Australian tennis great and current world number one Ash Barty has announced her retirement from the sport at just 25 years old, saying “the time is right now for me to step away and chase other dreams and to put the racquets down.”
“I wasn’t quite sure of how I was gonna do this,” an emotional Barty said to a good friend and former doubles partner Casey Dellacqua in a video posted to Barty’s social media.
She said: “It’s hard to say … I’m so happy and I’m so ready. I just know at the moment in my heart for me as a person this is right.”
Barty is the current world No. 1 women’s singles player, just the second Australian to reach that status in the WTA rankings era after fellow Aboriginal woman Evonne Goolagong Cawley.
Barty won three Grand Slam singles titles, her first shock victory at the French Open in 2019, before winning Wimbledon in 2021 and the Australian Open earlier this year – making her the reigning champion in two of the four Grand Slams.
She finished the past three calendar years as the world’s number-one ranked player, a remarkable achievement reflecting her consistency across all court surfaces. That record placed her in the esteemed company of Chris Evert, Martina Navratilova, Steffi Graf, and Serena Williams.
She also won the 2018 US Open in women’s doubles alongside Coco Vandeweghe, reaching a personal ranking as high as fifth in the world in doubles. In 2021, she partnered with fellow Australian John Peers to claim a bronze medal in mixed doubles at the Tokyo Olympics.
A humble champion, Barty was awarded the Young Australian of the Year in 2020 and has garnered a host of other commendations for her work on and off the court.
Barty previously took an indefinite break from tennis after the 2014 US Open, subsequently converting to cricket and becoming a professional player for the Brisbane Heat in the inaugural edition of the Women’s Big Bash League.
At the time, she was ranked 40th in the world in doubles and outside the top 200 in singles. Today, her second retirement comes at the top of her game, undoubtedly the finest player in the world and a strong favourite to add to her Grand Slam haul this season.

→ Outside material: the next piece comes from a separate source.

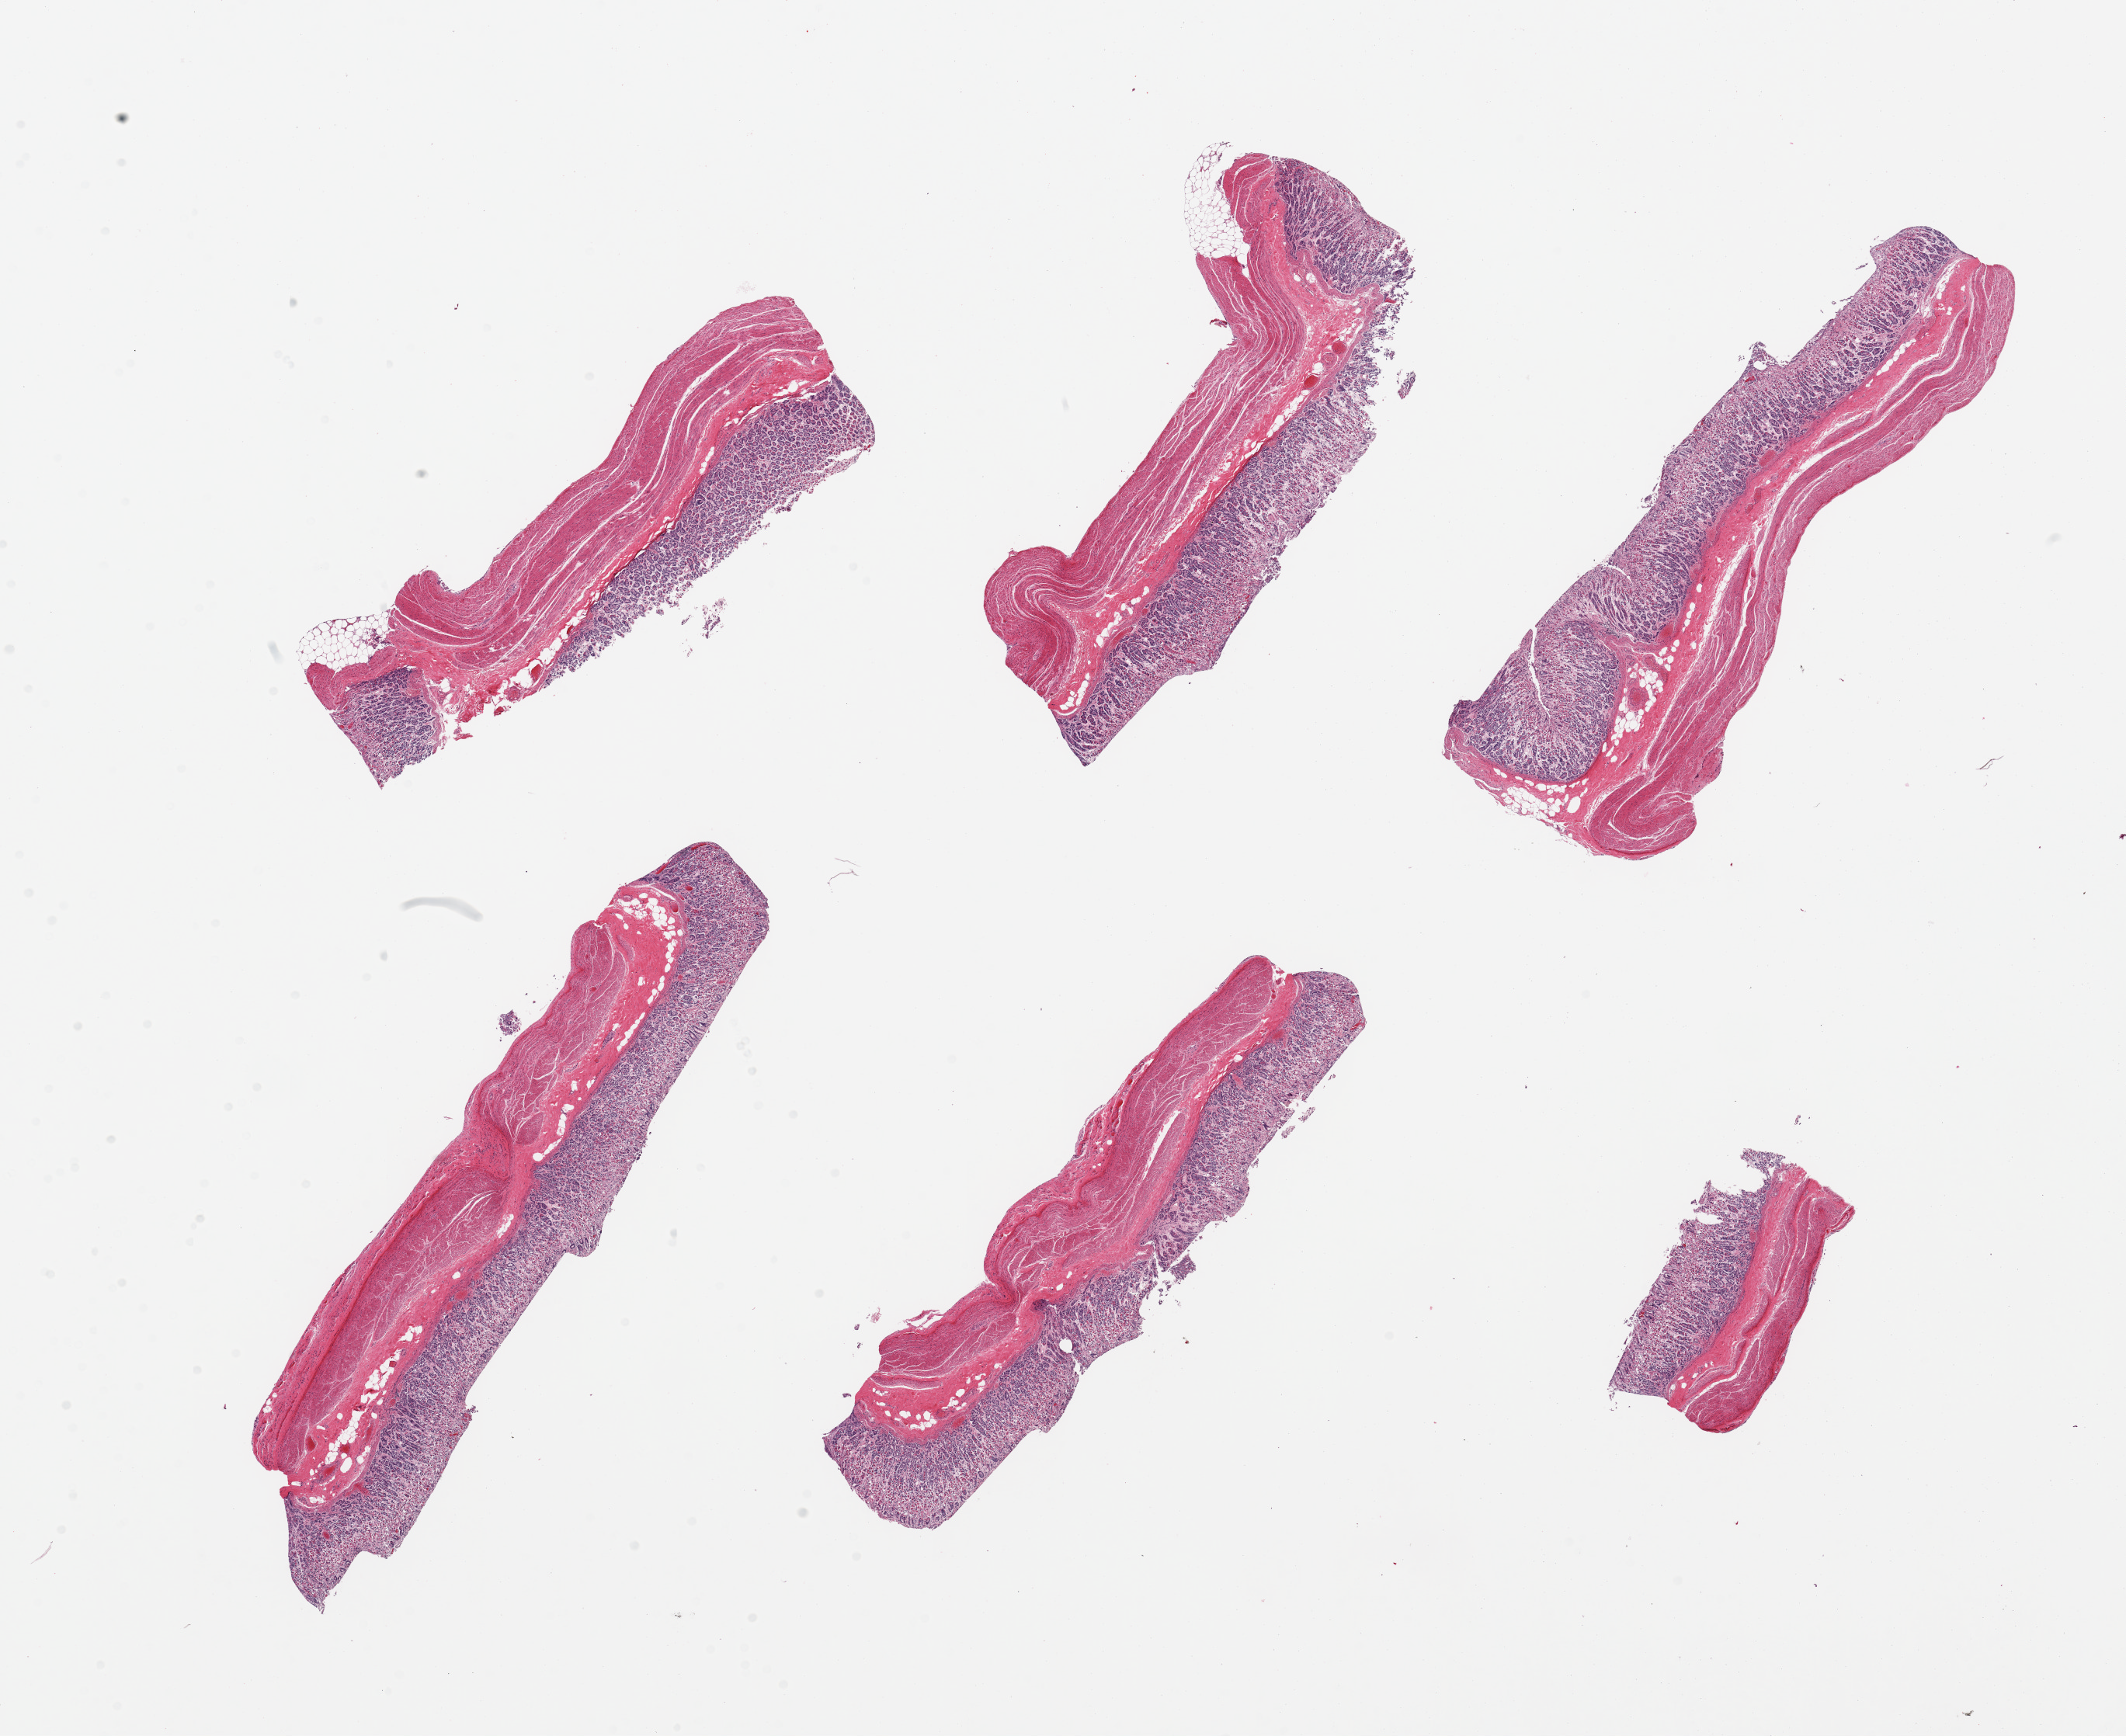
Digitized hematoxylin and eosin (H&E)-stained section, whole scanned area (about 21.7 x 17.7 mm) shown as a low-resolution overview. PAXgene-fixed, paraffin-embedded tissue. Target tissue: stomach. Tissue donor sample. Male donor.
• pathologist's review note for this sample: 6 pieces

Barty told Dellacqua: “I kind of wasn’t sure how I was going to do this. But I think so many times in my life, both my professional and personal, you’ve been there for me. I just couldn’t think there’s no right way, there’s no wrong way, it’s just my way.
“This is perfect for me to share it with you, to talk to you about it with my team, my loved ones, that I will be retiring from tennis. That’s the first time I’ve actually said it out loud. It’s hard to say, but I’m so happy and I’m so ready and I just know at the moment in my heart for me as a person, this is right.
“I know I’ve done this before but in a very different feeling, and I’m so grateful for everything that tennis has given me. It’s given me all of my dreams plus more, but I know that the time is right now for me to step away and chase other dreams and to put the racquets down.”
She added: “It’s something that I’ve been thinking about for a long time. I’ve had a lot of incredible moments in my career that has been pivotal moments. Wimbledon last year changed a lot for me as a person and me as an athlete – when you work so hard your whole life for one goal, I’ve been able to share that with so many incredible people.
“But to be able to win Wimbledon, which was my dream, the one true dream that I wanted in tennis, that really changed my perspective. I just had that gut feeling after Wimbledon and I’d spoken to my team quite a lot about it. There was just this little part of me that wasn’t quite satisfied, wasn’t quite fulfilled.
“Then came the challenge of the Australian Open, and I think that for me just feels like the most perfect way, my perfect way, to celebrate what an amazing journey my tennis career has been. As a person, this is what I want, I want to chase after some other dreams that I’ve wanted to do and always had that really healthy balance, but I’m really, really excited.”
Women’s Tennis Association chief executive Steve Simon said the tennis world would miss Barty who brought “unwavering professionalism and sportsmanship” to every match.
“We wish Ash only the very best and know that she will continue to be a tremendous ambassador for the sport of tennis as she embarks on this new chapter of her life,” he wrote in a statement.
Australian tennis player Thanasi Kokkinakis, who is also 25 and won the men’s doubles at the 2022 Australian Open, tweeted “Respect it” in response to Barty’s decision.
American tennis player Madison Keys, who Barty knocked out in the women’s singles semi-finals, congratulated the Aussie champion on an amazing career.
British tennis star Andy Murray said he was happy for Barty, but “gutted for tennis”.
While former world no. 1 Karolína Plíšková said it was a privilege to share a court with her.
“An incredible tennis player but more importantly one of the nicest people on tour,” she said.
Fellow Czech player Petra Kvitová said she was “so happy” to have been able to share the court with Barty and that tennis would never be the same without her.
“Ash, I have no words... actually you are showing your true class leaving tennis in this beautiful way,” she wrote.
Australian Prime Minister Scott Morrison also paid tribute to Barty.
“I particularly want to say thank you to you, Ash, for inspiring a generation of young people and particularly a generation of young Indigenous people in this country,” Mr. Morrison said.
“You are all class, your commitment to excellence in your chosen field in tennis … I’m sure anything you turn your hand to you are going to be a great success, and I have no doubt that will be the case as you go forward with the next chapters in your life.”